Dataset entries
**********

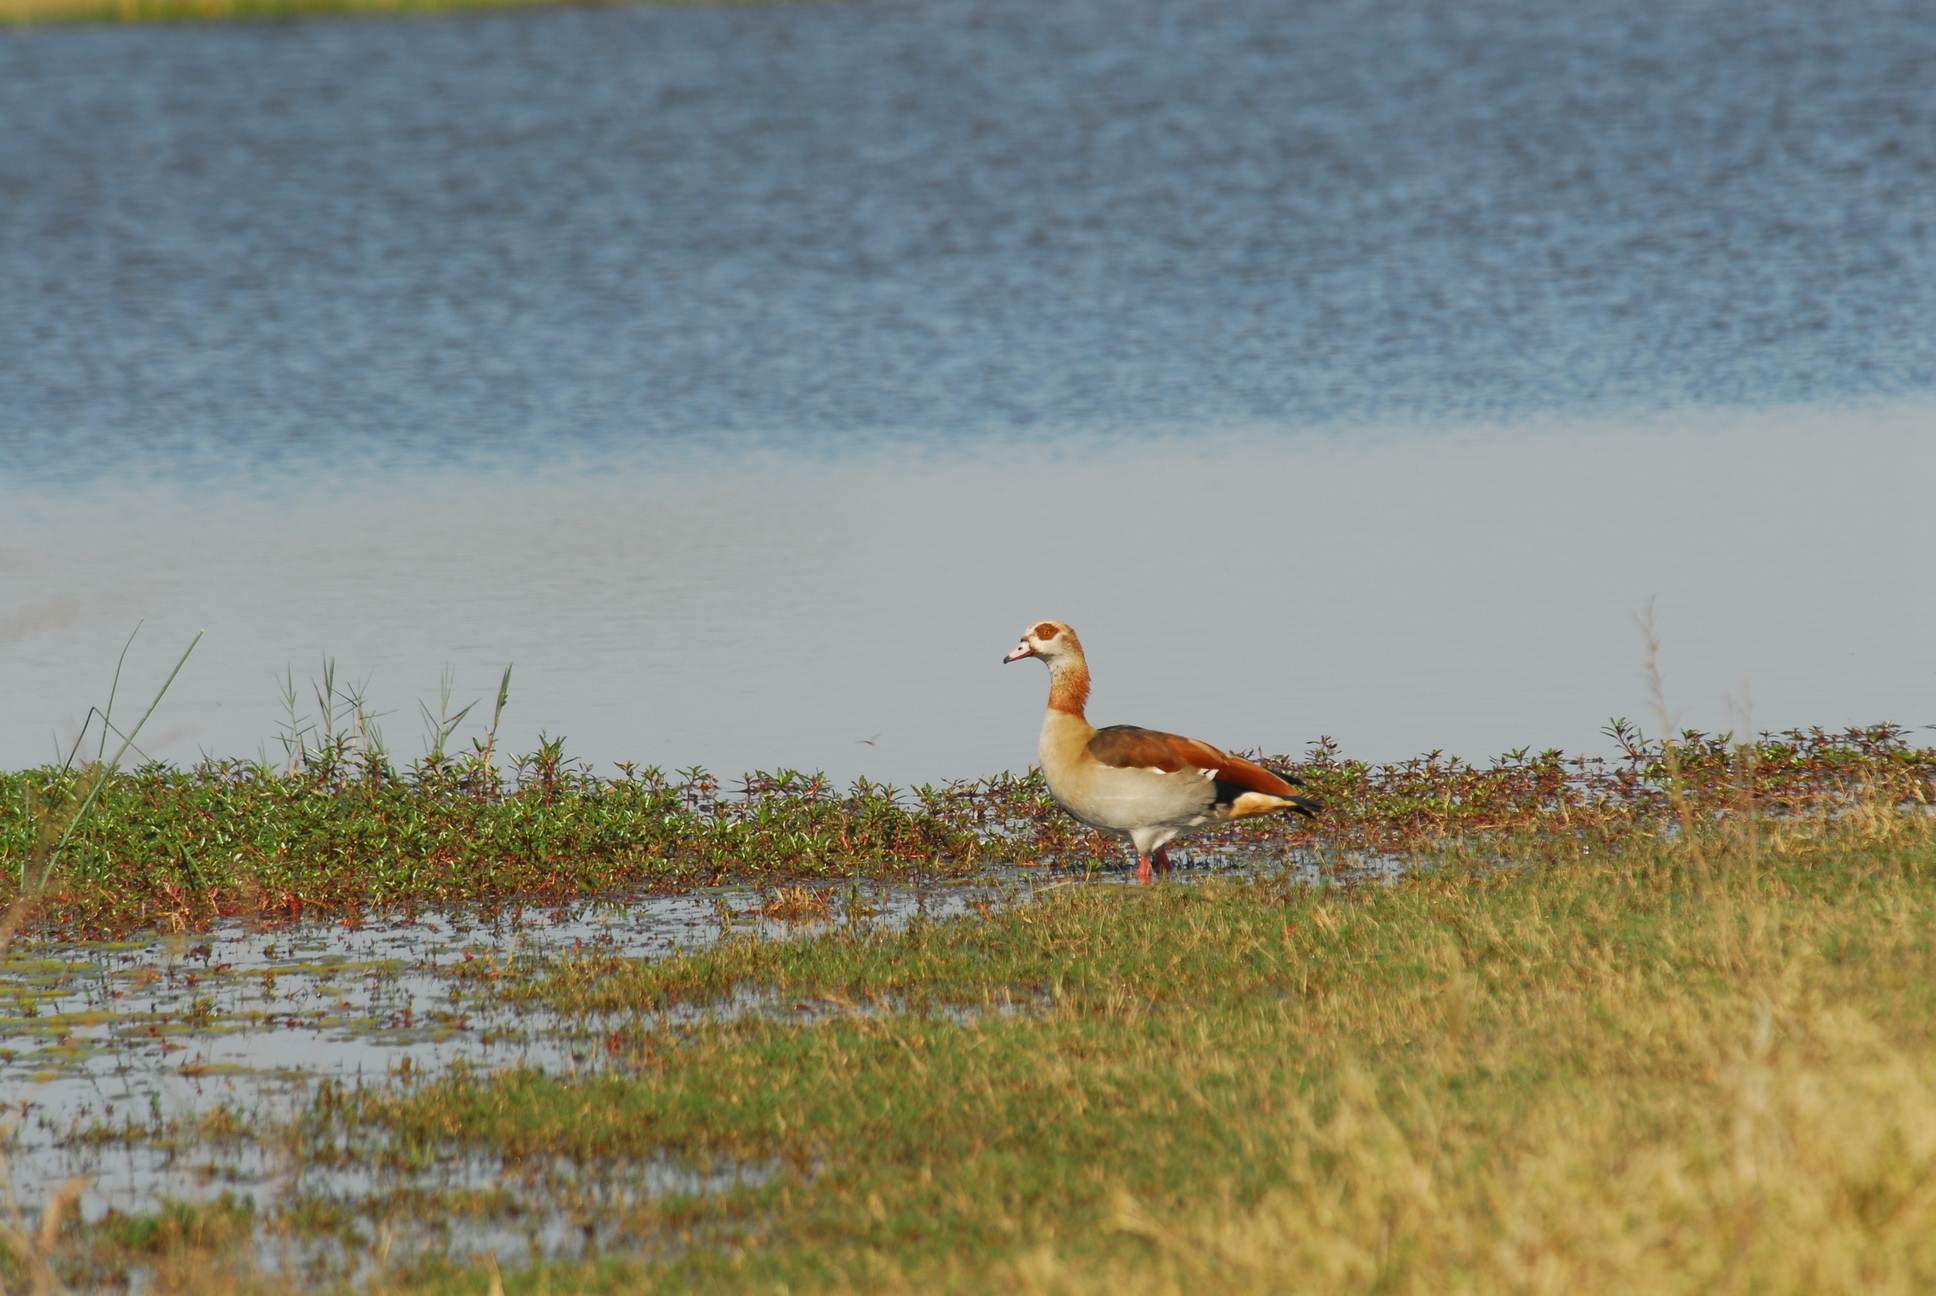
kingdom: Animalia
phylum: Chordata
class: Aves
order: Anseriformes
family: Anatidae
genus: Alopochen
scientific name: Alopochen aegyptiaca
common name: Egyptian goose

**********

Rewrite the data above with "common name" replaced by "vernacular name" and everything else left unchanged, and leave out the pictures.

_EXERCISE RESULT_.
kingdom: Animalia
phylum: Chordata
class: Aves
order: Anseriformes
family: Anatidae
genus: Alopochen
scientific name: Alopochen aegyptiaca
vernacular name: Egyptian goose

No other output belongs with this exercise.